Saturday, December 18, 2004

We're only the Good Guys if we act like it

I am growing increasingly more alarmed at the things our country is justifying in the name of "War on Terrorism." While the events of 9/11 are horrifically tragic, if we use that to justify prisoner abuse in Guantanamo Bay and holding prisoners without access to lawyers because they might be terrorists, or hell, even if they are terrorists, than we lose any right to claim we're the "Good Guys" and we're all about justice and freedom. We're no better than the terrorists when we behave this way.

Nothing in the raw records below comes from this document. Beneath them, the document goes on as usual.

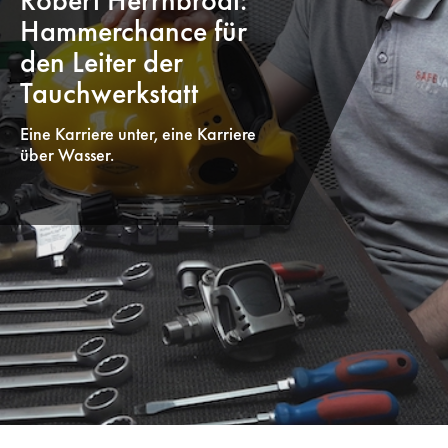
Robert Herrnbrodt:
Hammerchance für
den Leiter der
Tauchwerkstatt
Eine Karriere unter, eine Karriere
über Wasser.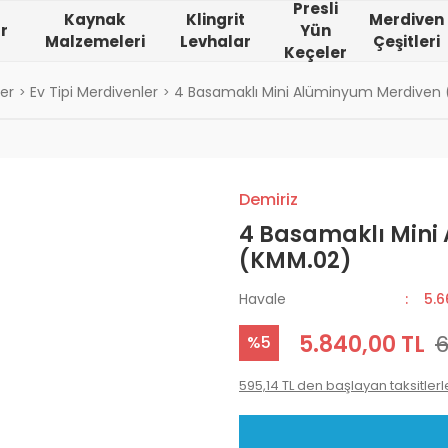
Presli
Kaynak
Klingrit
Merdiven
r
Yün
Malzemeleri
Levhalar
Çeşitleri
Keçeler
er
Ev Tipi Merdivenler
4 Basamaklı Mini Alüminyum Merdiven
Demiriz
4 Basamaklı Mini
(KMM.02)
Havale
5.6
5.840,00 TL
6
%5
595,14 TL den başlayan taksitlerl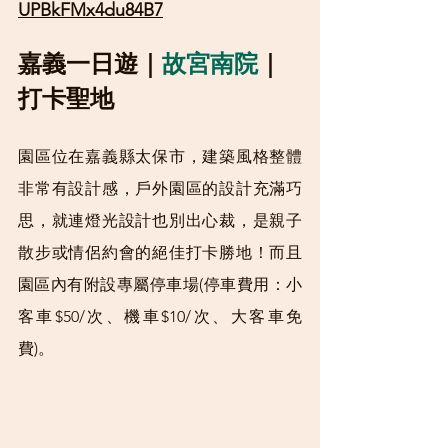
UPBkFMx4du84B7
嘉義一日遊｜
故宮南院
｜
打卡聖地
園區位在嘉義縣太保市，建築風格整體
非常有設計感，戶外園區的設計充滿巧
思，就連燈光設計也別出心裁，是親子
散步或情侶約會的絕佳打卡勝地！而且
園區內有附設專屬停車場(停車費用：小
客車$50/次、機車$10/次、大客車免
費)。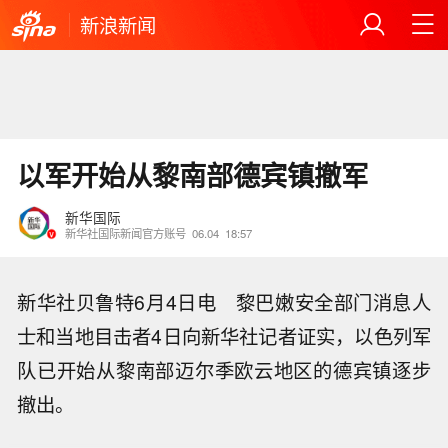
新浪新闻
以军开始从黎南部德宾镇撤军
新华国际
新华社国际新闻官方账号
06.04
18:57
新华社贝鲁特6月4日电 黎巴嫩安全部门消息人
士和当地目击者4日向新华社记者证实，以色列军
队已开始从黎南部迈尔季欧云地区的德宾镇逐步
撤出。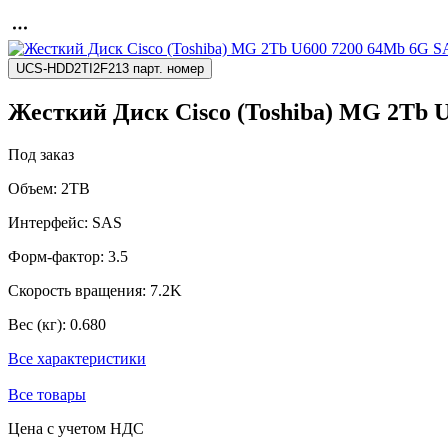
UCS-HDD2TI2F213 парт. номер
Жесткий Диск Cisco (Toshiba) MG 2Tb 
Под заказ
Объем:
2TB
Интерфейс:
SAS
Форм-фактор:
3.5
Скорость вращения:
7.2K
Вес (кг):
0.680
Все характеристики
Все товары
Цена с учетом НДС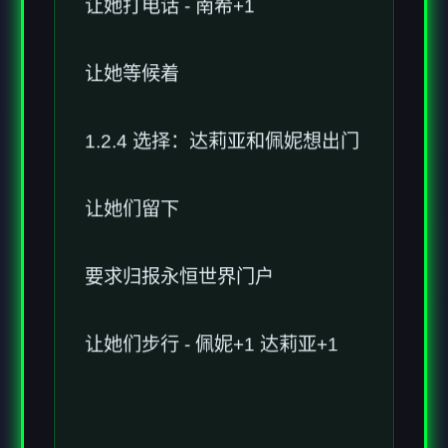
让她等候着
1.2.4 选择：达莉亚和佩妮想出门
让她们留下
要求归报永恒世界门户
让她们步行 - 佩妮+1 达莉亚+1
1.3 - 噩梦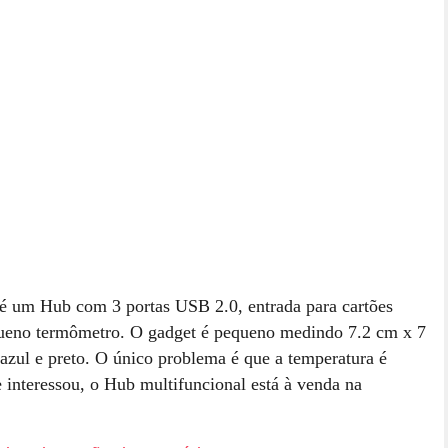
é um Hub com 3 portas USB 2.0, entrada para cartões
o termômetro. O gadget é pequeno medindo 7.2 cm x 7
 azul e preto. O único problema é que a temperatura é
 interessou, o Hub multifuncional está à venda na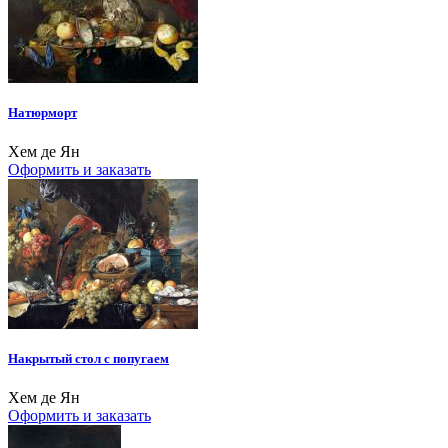
Натюрморт
Хем де Ян
Оформить и заказать
Накрытый стол с попугаем
Хем де Ян
Оформить и заказать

No better than the terrorists? Some might say that's overly harsh. "How can you compare this to the BEHEADINGS that are going on in Iraq?" I've heard people argue. The answer: I can't. Those are horrific crimes. 9/11 was a horrific crime. But since when is our goal to only be less horrific than the terrorists? If they're beheading people, then it's okay for us to "only" abuse prisoners, to "only" deny them due process? My God, that is really frightening. I'm not an Iraqi or a Muslim, so I can't be ashamed of their behavior. I am an American and a Christian, and I am ashamed of our behavior.

Equally disturbing is this gem from Fox news about a Cornell University Survey that found that nearly half of Americans want to curtail the rights of Muslim-Americans. Innocent people who just happen to belong to the same faith (and for the vast majority of them, a much more moderate version of that faith) than the criminals who orchestrated the 9/11 attacks. Even more chilling for me personally as both a Christian and a Republican:

The survey conducted by Cornell University also found that Republicans and people who described themselves as highly religious were more apt to support curtailing Muslims' civil liberties than Democrats or people who are less religious.


How can followers of Christ justify this? How can those in the party of Lincoln justify this? As soon as we do this, we might as well go up to the terrorists and say "You won." We say we're fighting them, but then we're letting them turn us away from our ideals about justice and equality for all and innocent until proven guilty? I thought we'd learned our lesson in World War II with the Japanese "relocation camps."

We want to think we're the Good Guys in the War on Terror, but unless we behave like it, we're nothing more than the "At Least We're Not as Bad as the Really Bad Guys." And that simply isn't good enough to earn us the white hat.

1 Comments:

At 1:51 PM, Anonymous Anonymous said...

Yes. A lovely country in which we live. I guess no one remembers the Japanese internment camps. (Most of them probably never were even told about them.)

We are an ignorant, ignorant country.